WASHINGTON, June 3, 2010 – One half of European productivity growth over the last 15 years can easily be attributed to information and communications technology, according to the European Commission.
The commission is hoping to continue this trend by unveiling last month the Digital Agenda for Europe. The agenda outlines ways to embrace technologies contributing to the European Union’s economic growth and spread its benefits throughout European society.
The agenda is the first of seven major initiatives to be enacted under Europe 2020, an economic growth strategy.
The technology agenda outlines seven priority areas:
1. Creating a digital single market;
2. Creating greater interoperability;
3. Boosting internet trust and security;
4. Providing much faster Internet access;
5. Investing more in research and development;
6. Enhancing digital literacy skills and inclusion; and
7. Applying information and communications technologies to address challenges facing society.
Current EU online markets are separated by country borders, which make it difficult for many to access pan-European digital services. In creating a single market, the commission hopes that Europeans would be able to access commercial services, such as electronic payments and invoicing, and cultural entertainment available across the region. In order to actually increase the access to online content, the commission plans to simplify and make universal copyright laws and cross-bordering licensing practices.

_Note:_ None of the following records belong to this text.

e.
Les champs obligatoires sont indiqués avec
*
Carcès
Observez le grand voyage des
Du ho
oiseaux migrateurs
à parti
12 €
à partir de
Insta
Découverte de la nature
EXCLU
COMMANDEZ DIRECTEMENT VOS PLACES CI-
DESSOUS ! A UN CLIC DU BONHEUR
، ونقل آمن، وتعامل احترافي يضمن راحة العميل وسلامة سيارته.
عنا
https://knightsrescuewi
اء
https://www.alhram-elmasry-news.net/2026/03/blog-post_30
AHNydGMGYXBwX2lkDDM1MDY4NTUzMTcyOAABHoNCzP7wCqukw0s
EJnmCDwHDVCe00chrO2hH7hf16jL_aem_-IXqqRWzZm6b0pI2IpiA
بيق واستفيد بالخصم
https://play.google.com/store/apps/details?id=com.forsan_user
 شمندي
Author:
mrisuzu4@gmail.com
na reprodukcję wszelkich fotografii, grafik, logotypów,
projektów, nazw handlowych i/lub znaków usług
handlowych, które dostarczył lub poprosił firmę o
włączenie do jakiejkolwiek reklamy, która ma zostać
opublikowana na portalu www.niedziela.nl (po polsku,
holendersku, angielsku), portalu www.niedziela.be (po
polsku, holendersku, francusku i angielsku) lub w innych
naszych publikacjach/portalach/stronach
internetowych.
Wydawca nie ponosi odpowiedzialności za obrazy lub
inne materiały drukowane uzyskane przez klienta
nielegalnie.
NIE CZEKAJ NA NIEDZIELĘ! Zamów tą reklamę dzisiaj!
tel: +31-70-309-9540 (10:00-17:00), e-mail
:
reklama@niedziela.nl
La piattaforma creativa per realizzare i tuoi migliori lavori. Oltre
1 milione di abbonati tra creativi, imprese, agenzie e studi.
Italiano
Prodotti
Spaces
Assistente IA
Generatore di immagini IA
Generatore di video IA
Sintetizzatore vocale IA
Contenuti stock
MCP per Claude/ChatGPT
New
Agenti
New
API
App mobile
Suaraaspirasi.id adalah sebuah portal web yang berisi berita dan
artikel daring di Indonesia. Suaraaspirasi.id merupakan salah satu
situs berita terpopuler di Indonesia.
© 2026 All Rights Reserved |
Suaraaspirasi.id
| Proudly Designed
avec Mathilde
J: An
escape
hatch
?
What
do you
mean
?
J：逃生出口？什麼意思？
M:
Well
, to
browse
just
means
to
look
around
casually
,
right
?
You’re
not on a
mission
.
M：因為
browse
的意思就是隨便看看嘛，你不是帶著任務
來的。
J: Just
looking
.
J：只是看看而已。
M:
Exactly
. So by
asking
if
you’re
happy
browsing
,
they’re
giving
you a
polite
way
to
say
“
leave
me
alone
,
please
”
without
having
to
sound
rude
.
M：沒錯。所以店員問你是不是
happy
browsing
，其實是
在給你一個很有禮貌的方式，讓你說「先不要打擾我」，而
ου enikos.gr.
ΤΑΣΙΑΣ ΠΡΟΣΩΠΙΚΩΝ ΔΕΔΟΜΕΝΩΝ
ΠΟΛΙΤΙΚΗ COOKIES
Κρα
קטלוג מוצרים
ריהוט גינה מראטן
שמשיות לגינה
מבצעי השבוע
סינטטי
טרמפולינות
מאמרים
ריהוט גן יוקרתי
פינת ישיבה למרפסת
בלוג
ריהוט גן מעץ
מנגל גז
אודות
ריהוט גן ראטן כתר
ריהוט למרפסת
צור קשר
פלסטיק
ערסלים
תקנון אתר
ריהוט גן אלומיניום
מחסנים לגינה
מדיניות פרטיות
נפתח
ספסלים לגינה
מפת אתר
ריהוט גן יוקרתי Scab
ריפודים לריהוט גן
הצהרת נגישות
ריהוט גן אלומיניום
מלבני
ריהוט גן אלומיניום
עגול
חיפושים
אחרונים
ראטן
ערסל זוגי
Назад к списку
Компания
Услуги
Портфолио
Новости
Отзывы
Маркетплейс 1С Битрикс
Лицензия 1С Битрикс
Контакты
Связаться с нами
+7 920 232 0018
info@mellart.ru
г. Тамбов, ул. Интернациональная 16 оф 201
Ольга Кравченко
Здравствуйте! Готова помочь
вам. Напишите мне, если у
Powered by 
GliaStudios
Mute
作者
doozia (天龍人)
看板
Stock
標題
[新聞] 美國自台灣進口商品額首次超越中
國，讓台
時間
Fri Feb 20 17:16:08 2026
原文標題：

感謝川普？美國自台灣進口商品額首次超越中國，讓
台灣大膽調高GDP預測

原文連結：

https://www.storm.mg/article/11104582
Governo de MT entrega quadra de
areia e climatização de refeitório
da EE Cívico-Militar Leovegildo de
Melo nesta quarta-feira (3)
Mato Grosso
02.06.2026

To increase the confidence in online privacy protection, the agenda pushes a better-coordinated response to cyberattacks by government authorities. It also calls for reinforcing and universalizing privacy rules to help Europeans embrace online technologies.
In a survey conducted by the European Commission, 30 percent of Europeans claimed to never have used the internet. While privacy concerns and distrust loom large for some Europeans, most of the non-users were from low-income households or part of Europe’s aging population, according to the commission.

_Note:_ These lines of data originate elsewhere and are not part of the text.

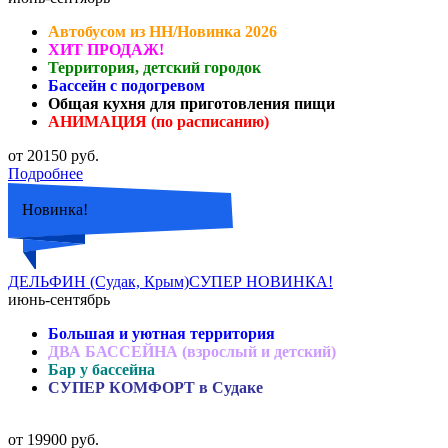
Автобусом из НН/Новинка 2026
ХИТ ПРОДАЖ!
Территория, детский городок
Бассейн с подогревом
Общая кухня для приготовления пищи
АНИМАЦИЯ (по расписанию)
от 20150 руб.
Подробнее
Новинка!
ДЕЛЬФИН (Судак, Крым)СУПЕР НОВИНКА!
июнь-сентябрь
Большая и уютная территория
ДВА БАССЕЙНА (взрослый и детский)
Бар у бассейна
СУПЕР КОМФОРТ в Судаке
от 19900 руб.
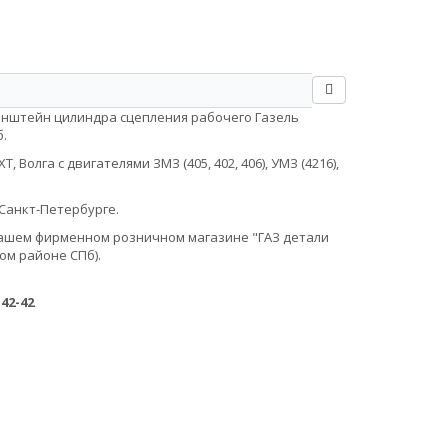
ронштейн цилиндра сцепления рабочего Газель
.
Волга с двигателями ЗМЗ (405, 402, 406), УМЗ (4216),
Санкт-Петербурге.
в нашем фирменном розничном магазине "ГАЗ детали
ом районе СПб).
-42-42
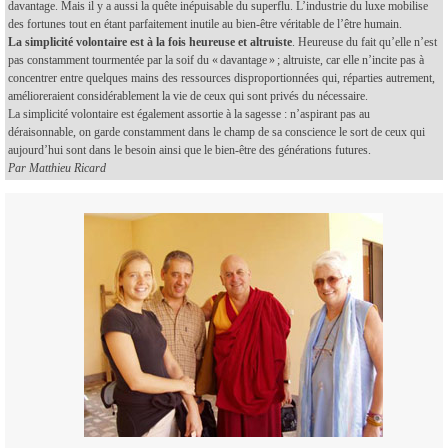
davantage. Mais il y a aussi la quête inépuisable du superflu. L’industrie du luxe mobilise
des fortunes tout en étant parfaitement inutile au bien-être véritable de l’être humain.
La simplicité volontaire est à la fois heureuse et altruiste
. Heureuse du fait qu’elle n’est
pas constamment tourmentée par la soif du « davantage » ; altruiste, car elle n’incite pas à
concentrer entre quelques mains des ressources disproportionnées qui, réparties autrement,
amélioreraient considérablement la vie de ceux qui sont privés du nécessaire.
La simplicité volontaire est également assortie à la sagesse : n’aspirant pas au
déraisonnable, on garde constamment dans le champ de sa conscience le sort de ceux qui
aujourd’hui sont dans le besoin ainsi que le bien-être des générations futures.
Par Matthieu Ricard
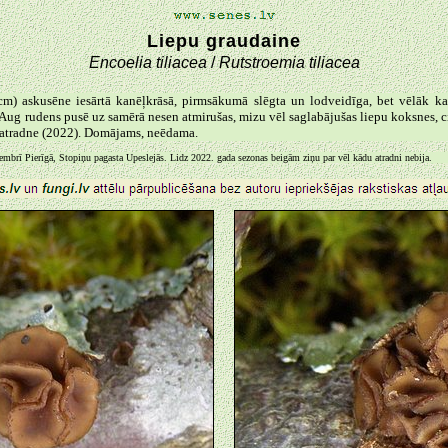
Liepu graudaine
Encoelia tiliacea
/
Rutstroemia tiliacea
cm) askusēne iesārtā kanēļkrāsā, pirmsākumā slēgta un lodveidīga, bet vēlāk ka
Aug rudens pusē uz samērā nesen atmirušas, mizu vēl saglabājušas liepu koksnes, c
a atradne (2022). Domājams, neēdama.
tembrī Pierīgā, Stopiņu pagasta Upeslejās. Lidz 2022. gada sezonas beigām ziņu par vēl kādu atradni nebija.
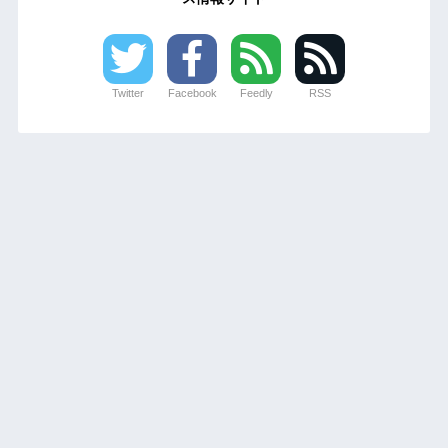
Twitter
Facebook
Feedly
RSS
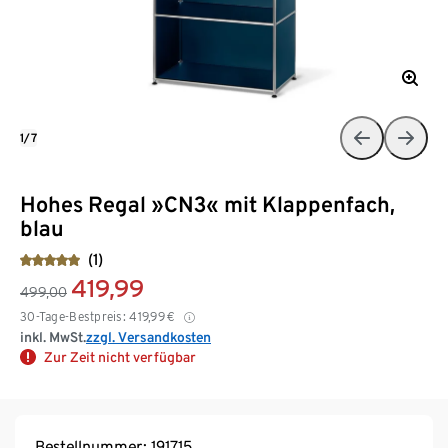
1/7
Hohes Regal »CN3« mit Klappenfach,
blau
(1)
419,99
499,00
30-Tage-Bestpreis:
419,99
€
inkl. MwSt.
zzgl. Versandkosten
Zur Zeit nicht verfügbar
Bestellnummer: 191715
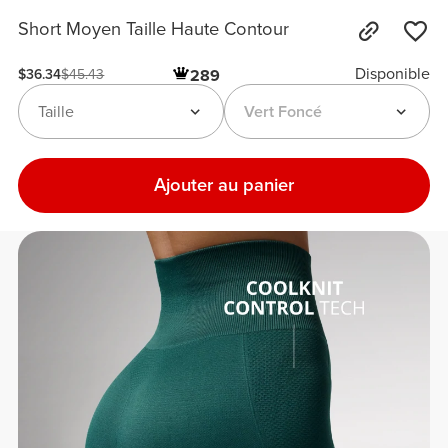
Short Moyen Taille Haute Contour
Disponible
289
$36.34
$45.43
Taille
Vert Foncé
Ajouter au panier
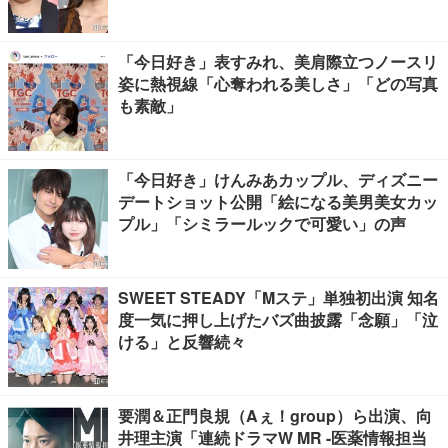
「今日好き」表すみれ、美肩際立つノースリ
姿に熱視線「心奪われる美しさ」「どの写真
も素敵」
「今日好き」けんみあカップル、ディズニー
デートショット公開「絵になる美男美女カッ
プル」「シミラールックで可愛い」の声
SWEET STEADY「Mステ」単独初出演 知名
度一気に押し上げたバズ曲披露「念願」「泣
ける」と反響続々
要潤＆正門良規（Aぇ！group）ら出演、向
井理主演「連続ドラマW MR -医薬情報担当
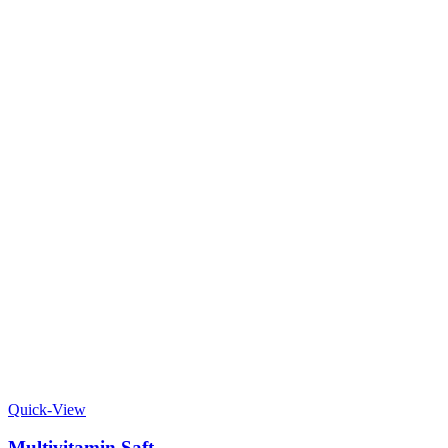
Quick-View
Multivitamin Saft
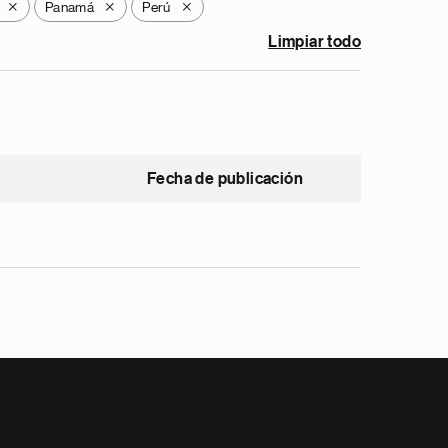
Panamá
Perú
X
X
X
Limpiar todo
Fecha de publicación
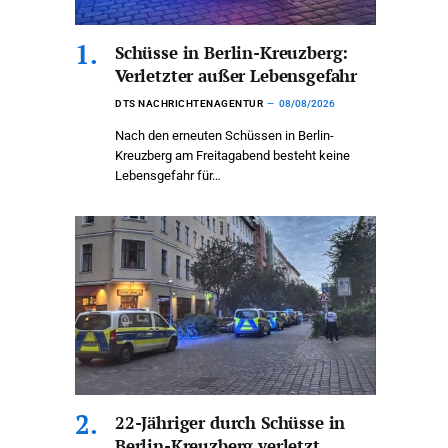
Schüsse in Berlin-Kreuzberg:
Verletzter außer Lebensgefahr
DTS NACHRICHTENAGENTUR
08/08/2026
Nach den erneuten Schüssen in Berlin-
Kreuzberg am Freitagabend besteht keine
Lebensgefahr für…
22-Jähriger durch Schüsse in
Berlin-Kreuzberg verletzt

The agenda calls for teaching these groups technology skills, citing health, political, and public services that are increasingly moving to online content. For example, by 2015, patients in Europe should have access to online medical records regardless of where they are located in the European Union.
In addition to social benefits, the agenda also sets technology objectives for the future. The European Union has set target internet speeds of 30 megabits per second or higher for every European citizen by 2020, and that half of the population should have connections of at least 100 mbps. It also wants more Europeans to have faster fiber-based Internet connections — comparing the current 1 percent of Europeans to the 12 percent of Japanese and 15 percent of South Koreans with fiber-based connections. In order to achieve these speed goals, the agenda advocates researching means to attract investors to broadband and fiber-based networks.

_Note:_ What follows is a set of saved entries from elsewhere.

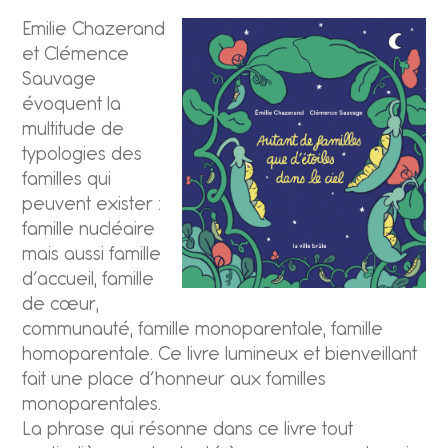
Emilie Chazerand
et Clémence
Sauvage
évoquent la
multitude de
typologies des
familles qui
peuvent exister :
famille nucléaire
mais aussi famille
d’accueil, famille
de cœur,
communauté, famille monoparentale, famille
homoparentale. Ce livre lumineux et bienveillant
fait une place d’honneur aux familles
monoparentales.
La phrase qui résonne dans ce livre tout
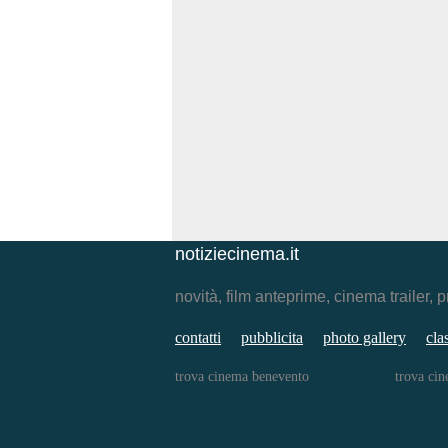
notiziecinema.it
novità, film anteprime, cinema traile
contatti
pubblicita
photo gallery
cla
trova cinema benevento
trova ci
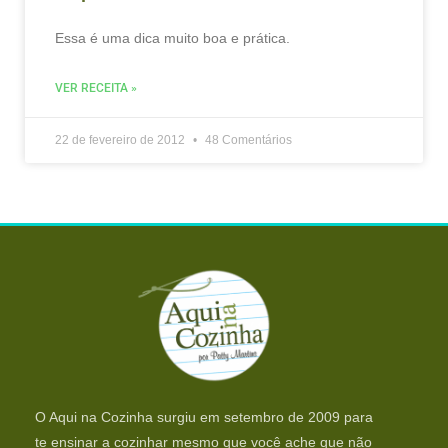
Essa é uma dica muito boa e prática.
VER RECEITA »
22 de fevereiro de 2012
48 Comentários
O Aqui na Cozinha surgiu em setembro de 2009 para
te ensinar a cozinhar mesmo que você ache que não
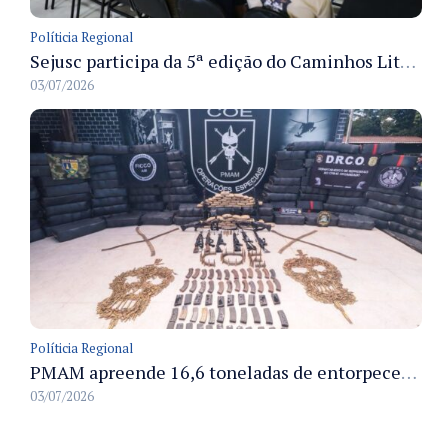
Políticia Regional
Sejusc participa da 5ª edição do Caminhos Literários com foco na cultura hip-hop nas unidades socioeducativas
03/07/2026
Políticia Regional
PMAM apreende 16,6 toneladas de entorpecentes e registra aumento nas prisões em flagrante e nas capturas de foragidos no primeiro semestre de 2026
03/07/2026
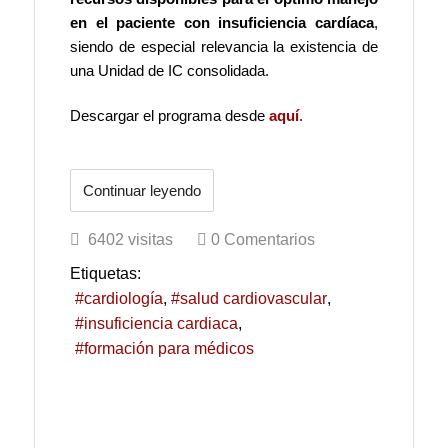
en el paciente con insuficiencia cardíaca
,
siendo de especial relevancia la existencia de
una Unidad de IC consolidada.
Descargar el programa desde
aquí
.
Continuar leyendo
6402 visitas
0 Comentarios
Etiquetas:
cardiología
salud cardiovascular
insuficiencia cardiaca
formación para médicos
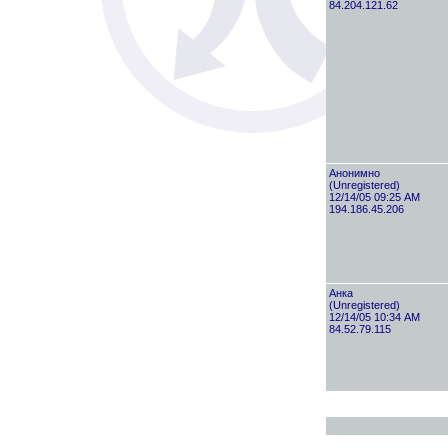
84.204.121.62
Анонимно
(Unregistered)
12/14/05 09:25 AM
194.186.45.206
Анка
(Unregistered)
12/14/05 10:34 AM
84.52.79.115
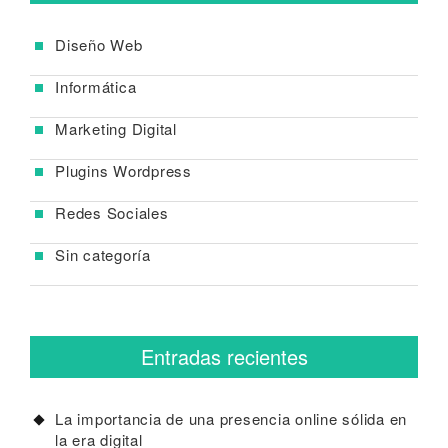
Diseño Web
Informática
Marketing Digital
Plugins Wordpress
Redes Sociales
Sin categoría
Entradas recientes
La importancia de una presencia online sólida en
la era digital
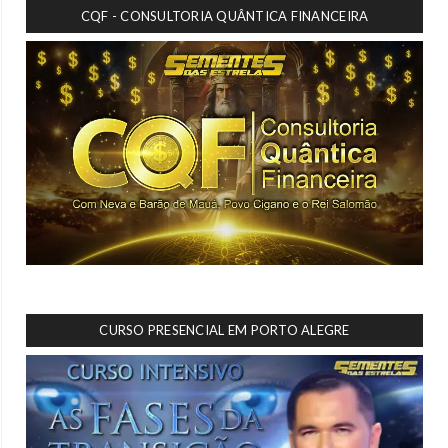
CQF - CONSULTORIA QUÂNTICA FINANCEIRA
CURSO PRESENCIAL EM PORTO ALEGRE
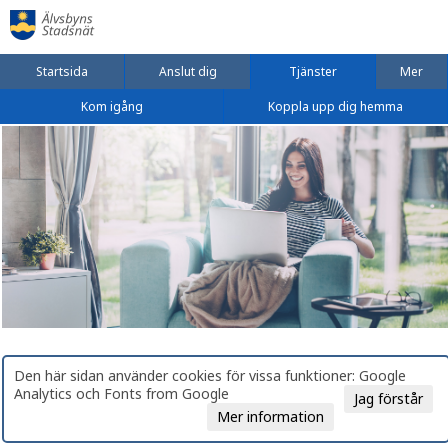
Startsida
Anslut dig
Tjänster
Mer
Kom igång
Koppla upp dig hemma
Den här sidan använder cookies för vissa funktioner: Google
Analytics och Fonts from Google
Jag förstår
Mer information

The digital plan also calls for more emphasis on information and communication technologies research and development. Current EU investment in ICT is less than half of the United States levels. In 2007, the United States spent $107 billion compared to Europe’s $45 billion in research and development, making it difficult for Europe to economically compete with other countries in an international market.
Vice President of the European Commission Neelie Kroes emphasized the urgency in enacting these changes, saying, “The digital world affects us all – there is no choice about that. But we can take the decision to use these changes to boost European growth, jobs and the well-being of our citizens. That is the decision the commission is taking today, and we call on all those with a stake in this digital future for Europe to join us in moving forward.”
Kroes, who is the EU commissioner in charge with implementing the digital agenda, commented in her blog this week that in the future it may be possible that “every person and every thing could be connected wirelessly from virtually any position on earth. Such a development should not be taken lightly. There is great potential in the Internet of Things, but also serious privacy and ethical issues. How we develop these networks should depend on our values, not on the technology.”